* [Work order] Print the data that follows exactly.

Dataset entries:
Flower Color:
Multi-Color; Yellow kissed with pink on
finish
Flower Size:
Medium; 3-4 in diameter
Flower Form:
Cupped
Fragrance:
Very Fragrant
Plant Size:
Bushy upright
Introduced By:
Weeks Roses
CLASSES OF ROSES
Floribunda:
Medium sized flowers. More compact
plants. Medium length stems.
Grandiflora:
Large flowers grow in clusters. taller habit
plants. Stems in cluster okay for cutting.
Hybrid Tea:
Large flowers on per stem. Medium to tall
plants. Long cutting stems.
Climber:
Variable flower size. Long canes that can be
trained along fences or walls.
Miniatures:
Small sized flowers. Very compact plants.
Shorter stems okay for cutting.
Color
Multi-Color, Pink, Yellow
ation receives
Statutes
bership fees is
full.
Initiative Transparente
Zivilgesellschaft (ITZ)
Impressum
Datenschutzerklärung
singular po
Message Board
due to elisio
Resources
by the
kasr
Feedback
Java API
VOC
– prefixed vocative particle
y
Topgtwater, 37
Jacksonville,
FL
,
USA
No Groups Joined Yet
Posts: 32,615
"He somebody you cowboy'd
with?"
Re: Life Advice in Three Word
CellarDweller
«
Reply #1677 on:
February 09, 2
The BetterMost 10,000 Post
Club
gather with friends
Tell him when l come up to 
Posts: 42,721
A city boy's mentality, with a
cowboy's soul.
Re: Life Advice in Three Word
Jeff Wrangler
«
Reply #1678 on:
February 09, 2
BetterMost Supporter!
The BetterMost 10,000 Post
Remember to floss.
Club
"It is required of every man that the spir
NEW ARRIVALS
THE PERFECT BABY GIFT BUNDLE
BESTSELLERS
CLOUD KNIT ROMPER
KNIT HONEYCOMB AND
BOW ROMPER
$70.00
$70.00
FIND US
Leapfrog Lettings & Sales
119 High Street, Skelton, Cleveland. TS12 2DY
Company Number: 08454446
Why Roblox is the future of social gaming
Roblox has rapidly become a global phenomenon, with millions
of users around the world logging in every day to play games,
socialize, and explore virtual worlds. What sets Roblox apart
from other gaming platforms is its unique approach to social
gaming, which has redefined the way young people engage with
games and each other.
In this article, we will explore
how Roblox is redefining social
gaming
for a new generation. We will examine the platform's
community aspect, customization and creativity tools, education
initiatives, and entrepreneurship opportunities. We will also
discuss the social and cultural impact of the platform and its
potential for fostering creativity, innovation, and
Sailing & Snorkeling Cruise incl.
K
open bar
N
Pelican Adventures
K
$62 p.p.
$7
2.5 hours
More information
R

* [Result]
Flower Color:
Multi-Color; Yellow kissed with pink on
finish
Flower Size:
Medium; 3-4 in diameter
Flower Form:
Cupped
Fragrance:
Very Fragrant
Plant Size:
Bushy upright
Introduced By:
Weeks Roses
CLASSES OF ROSES
Floribunda:
Medium sized flowers. More compact
plants. Medium length stems.
Grandiflora:
Large flowers grow in clusters. taller habit
plants. Stems in cluster okay for cutting.
Hybrid Tea:
Large flowers on per stem. Medium to tall
plants. Long cutting stems.
Climber:
Variable flower size. Long canes that can be
trained along fences or walls.
Miniatures:
Small sized flowers. Very compact plants.
Shorter stems okay for cutting.
Color
Multi-Color, Pink, Yellow
ation receives
Statutes
bership fees is
full.
Initiative Transparente
Zivilgesellschaft (ITZ)
Impressum
Datenschutzerklärung
singular po
Message Board
due to elisio
Resources
by the
kasr
Feedback
Java API
VOC
– prefixed vocative particle
y
Topgtwater, 37
Jacksonville,
FL
,
USA
No Groups Joined Yet
Posts: 32,615
"He somebody you cowboy'd
with?"
Re: Life Advice in Three Word
CellarDweller
«
Reply #1677 on:
February 09, 2
The BetterMost 10,000 Post
Club
gather with friends
Tell him when l come up to 
Posts: 42,721
A city boy's mentality, with a
cowboy's soul.
Re: Life Advice in Three Word
Jeff Wrangler
«
Reply #1678 on:
February 09, 2
BetterMost Supporter!
The BetterMost 10,000 Post
Remember to floss.
Club
"It is required of every man that the spir
NEW ARRIVALS
THE PERFECT BABY GIFT BUNDLE
BESTSELLERS
CLOUD KNIT ROMPER
KNIT HONEYCOMB AND
BOW ROMPER
$70.00
$70.00
FIND US
Leapfrog Lettings & Sales
119 High Street, Skelton, Cleveland. TS12 2DY
Company Number: 08454446
Why Roblox is the future of social gaming
Roblox has rapidly become a global phenomenon, with millions
of users around the world logging in every day to play games,
socialize, and explore virtual worlds. What sets Roblox apart
from other gaming platforms is its unique approach to social
gaming, which has redefined the way young people engage with
games and each other.
In this article, we will explore
how Roblox is redefining social
gaming
for a new generation. We will examine the platform's
community aspect, customization and creativity tools, education
initiatives, and entrepreneurship opportunities. We will also
discuss the social and cultural impact of the platform and its
potential for fostering creativity, innovation, and
Sailing & Snorkeling Cruise incl.
K
open bar
N
Pelican Adventures
K
$62 p.p.
$7
2.5 hours
More information
R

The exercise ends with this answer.